Dataset excerpts:
..........

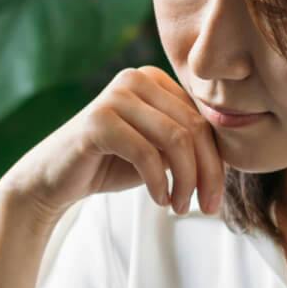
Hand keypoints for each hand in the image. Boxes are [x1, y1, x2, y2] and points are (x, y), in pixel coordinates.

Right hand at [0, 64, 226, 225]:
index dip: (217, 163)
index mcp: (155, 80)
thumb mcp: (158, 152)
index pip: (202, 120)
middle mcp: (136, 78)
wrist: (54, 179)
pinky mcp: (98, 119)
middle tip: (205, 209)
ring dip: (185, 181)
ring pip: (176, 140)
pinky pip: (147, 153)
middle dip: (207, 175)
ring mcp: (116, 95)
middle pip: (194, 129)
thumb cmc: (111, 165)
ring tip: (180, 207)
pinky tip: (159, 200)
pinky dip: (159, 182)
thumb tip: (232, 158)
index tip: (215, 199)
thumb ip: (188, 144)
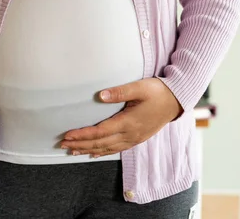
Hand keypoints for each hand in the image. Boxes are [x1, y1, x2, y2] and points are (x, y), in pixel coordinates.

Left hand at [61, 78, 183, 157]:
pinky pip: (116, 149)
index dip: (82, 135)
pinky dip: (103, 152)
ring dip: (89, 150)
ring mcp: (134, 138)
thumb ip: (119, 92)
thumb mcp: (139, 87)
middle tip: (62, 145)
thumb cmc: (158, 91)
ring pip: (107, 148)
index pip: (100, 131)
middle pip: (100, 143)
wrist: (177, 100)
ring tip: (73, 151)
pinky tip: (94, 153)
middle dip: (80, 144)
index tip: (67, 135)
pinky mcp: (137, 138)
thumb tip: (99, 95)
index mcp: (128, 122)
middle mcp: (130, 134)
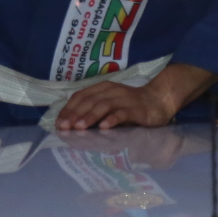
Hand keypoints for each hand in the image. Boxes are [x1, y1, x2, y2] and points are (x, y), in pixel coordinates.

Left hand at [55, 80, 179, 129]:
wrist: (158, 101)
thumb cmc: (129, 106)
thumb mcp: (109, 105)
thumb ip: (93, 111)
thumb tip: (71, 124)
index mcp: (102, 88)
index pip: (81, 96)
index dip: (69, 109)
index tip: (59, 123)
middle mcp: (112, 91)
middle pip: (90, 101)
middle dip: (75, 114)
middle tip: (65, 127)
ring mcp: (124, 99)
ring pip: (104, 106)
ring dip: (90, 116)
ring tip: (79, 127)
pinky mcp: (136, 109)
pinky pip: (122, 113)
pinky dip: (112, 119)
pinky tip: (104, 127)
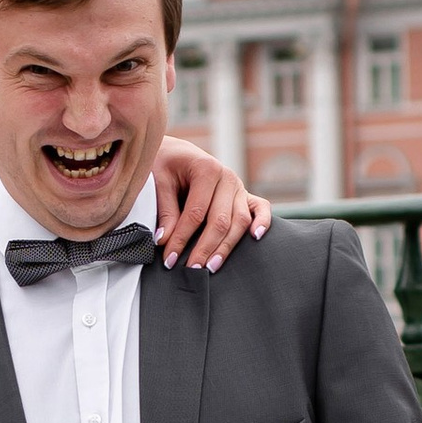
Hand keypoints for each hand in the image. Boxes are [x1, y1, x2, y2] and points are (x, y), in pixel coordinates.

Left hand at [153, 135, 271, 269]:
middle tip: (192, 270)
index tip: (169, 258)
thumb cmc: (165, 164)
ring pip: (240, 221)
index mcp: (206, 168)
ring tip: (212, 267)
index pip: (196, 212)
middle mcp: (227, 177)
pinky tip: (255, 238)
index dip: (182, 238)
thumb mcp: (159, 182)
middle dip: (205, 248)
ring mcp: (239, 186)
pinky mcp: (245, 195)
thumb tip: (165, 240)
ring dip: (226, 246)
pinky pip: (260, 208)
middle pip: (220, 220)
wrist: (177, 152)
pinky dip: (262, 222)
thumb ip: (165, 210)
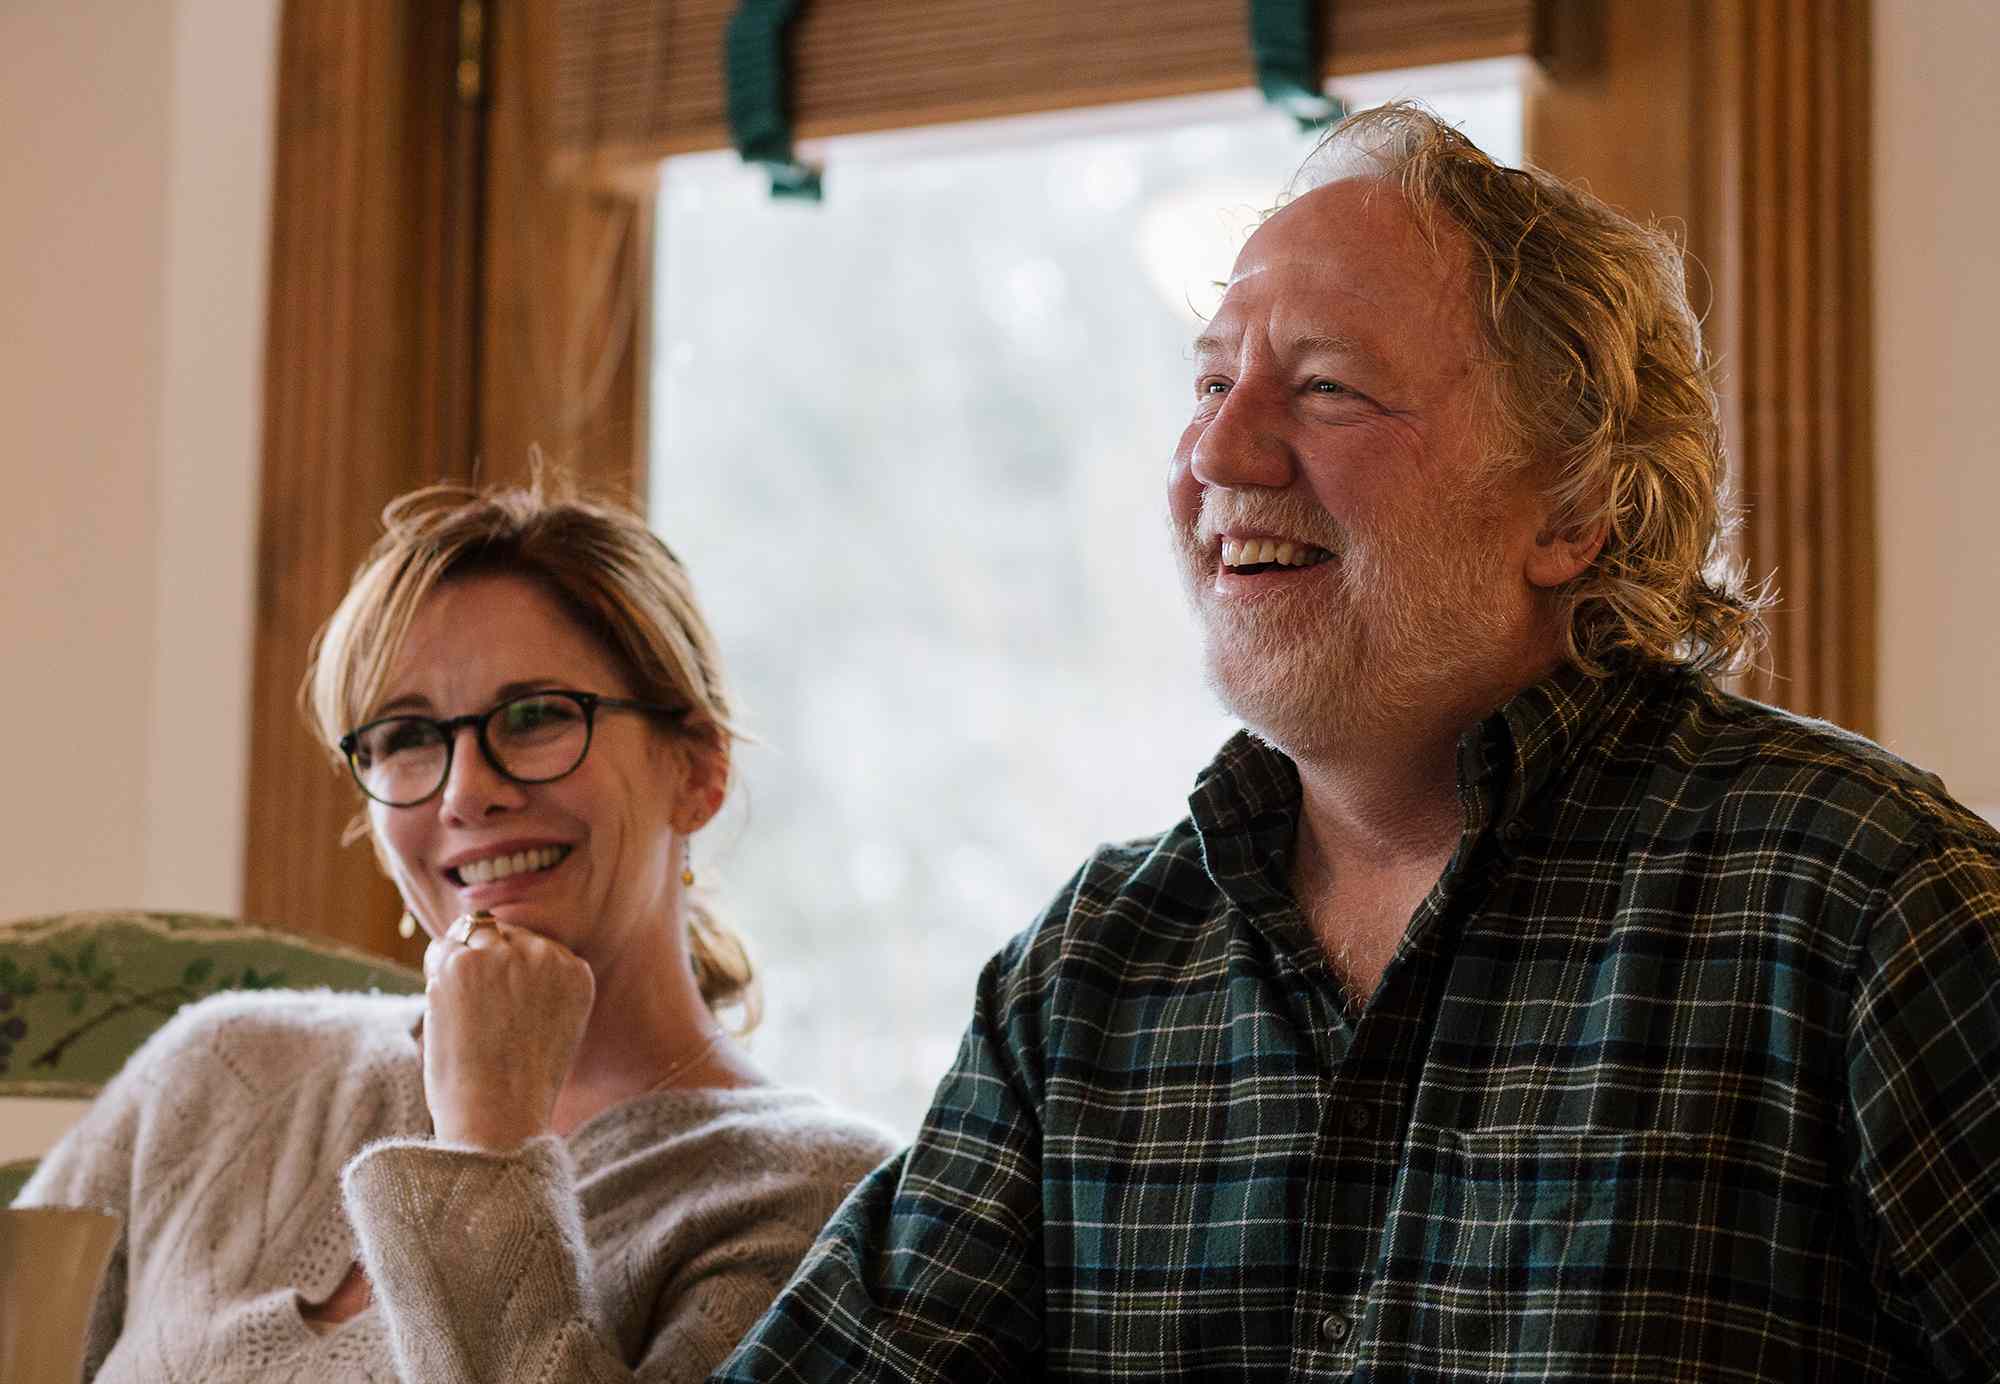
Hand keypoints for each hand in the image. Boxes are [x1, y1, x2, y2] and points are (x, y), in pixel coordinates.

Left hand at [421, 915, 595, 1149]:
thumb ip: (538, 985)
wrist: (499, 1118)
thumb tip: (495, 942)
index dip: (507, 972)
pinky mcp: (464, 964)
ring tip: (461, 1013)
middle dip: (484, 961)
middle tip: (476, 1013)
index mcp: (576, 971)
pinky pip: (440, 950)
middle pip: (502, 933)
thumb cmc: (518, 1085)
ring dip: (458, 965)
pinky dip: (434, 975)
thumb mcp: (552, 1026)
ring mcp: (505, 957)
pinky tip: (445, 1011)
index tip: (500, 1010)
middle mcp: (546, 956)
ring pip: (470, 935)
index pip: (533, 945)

..........

Since the listing holds pictures, return everything else in it exactly and omit those.

Response to this task:
Hand keypoints for each hand in the image. Boxes are [x1, y1, x2, y2] and points are (x, y), in pixel coordinates.

Right hand at [0, 64, 226, 225]:
index dip: (217, 163)
index mcp: (155, 80)
thumb mcp: (158, 152)
index pip: (202, 120)
middle mcp: (136, 78)
wrist: (54, 179)
pinky mcp: (98, 119)
middle tip: (205, 209)
ring dip: (185, 181)
ring pip: (176, 140)
pinky pip: (147, 153)
middle dip: (207, 175)
ring mcp: (116, 95)
middle pip: (194, 129)
thumb cmc: (111, 165)
ring tip: (180, 207)
pinky tip: (159, 200)
pinky dip: (159, 182)
thumb tip: (232, 158)
index tip: (215, 199)
thumb ip: (188, 144)
Hand keypoints for each hand in the image. Boxes are [x1, y1, x2, y2] and points are (x, y), in pixel coordinates.

Left hand at [61, 78, 183, 157]:
pinky pip: (116, 149)
index dip: (82, 135)
pinky dip: (103, 152)
ring dip: (89, 150)
ring mcp: (134, 138)
thumb ip: (119, 92)
thumb mcp: (139, 87)
middle tip: (62, 145)
thumb cmc: (158, 91)
ring pip: (107, 148)
index pip: (100, 131)
middle pip: (100, 143)
wrist: (177, 100)
ring tip: (73, 151)
pinky tip: (94, 153)
middle dip: (80, 144)
index tip: (67, 135)
pinky mcp: (137, 138)
thumb tip: (99, 95)
index mcp: (128, 122)
middle mcp: (130, 134)
Hand keypoints for each hand in the image. Boxes are [x1, y1, x2, y2] and points are (x, y), in pixel coordinates.

Left hand at [55, 80, 179, 129]:
wrist: (158, 101)
thumb cmc: (129, 106)
thumb mcp: (109, 105)
thumb ip: (93, 111)
thumb tip: (71, 124)
index mcp: (102, 88)
index pip: (81, 96)
index dip: (69, 109)
index tip: (59, 123)
middle mcp: (112, 91)
middle pip: (90, 101)
middle dip: (75, 114)
middle tip: (65, 127)
ring mcp: (124, 99)
ring pip: (104, 106)
ring dip: (90, 116)
ring tip: (79, 127)
pinky mcp: (136, 109)
pinky pip: (122, 113)
pinky dip: (112, 119)
pinky tip: (104, 127)
Hand keypoints for each hand in the image. Boxes are [x1, y1, x2, y2] and points are (x, y), in pixel coordinates.

Left hand at [153, 135, 271, 269]:
middle tip: (192, 270)
index tip: (169, 258)
thumb cmc: (165, 164)
ring pip: (240, 221)
index mcp: (206, 168)
ring tip: (212, 267)
index pip: (196, 212)
middle mcp: (227, 177)
pinky tip: (255, 238)
index dip: (182, 238)
thumb mcp: (159, 182)
middle dip: (205, 248)
ring mcp: (239, 186)
pinky mcp: (245, 195)
thumb tip: (165, 240)
ring dip: (226, 246)
pinky pip: (260, 208)
middle pip: (220, 220)
wrist: (177, 152)
pinky dip: (262, 222)
thumb ip: (165, 210)
Hand keypoints for each hand in the image. Boxes are [x1, y1, x2, y2] and points are (x, y), in pixel coordinates.

Left hand at [421, 915, 595, 1149]:
thumb ip: (538, 985)
wrist: (499, 1118)
thumb tip: (495, 942)
index dip: (507, 972)
pinky mcp: (464, 964)
ring tip: (461, 1013)
middle dip: (484, 961)
middle tip: (476, 1013)
index mcp: (576, 971)
pinky pip: (440, 950)
middle pip: (502, 933)
thumb cmc: (518, 1085)
ring dip: (458, 965)
pinky dip: (434, 975)
thumb mcp: (552, 1026)
ring mcp: (505, 957)
pinky tip: (445, 1011)
index tip: (500, 1010)
middle mcp: (546, 956)
ring pip: (470, 935)
index pip: (533, 945)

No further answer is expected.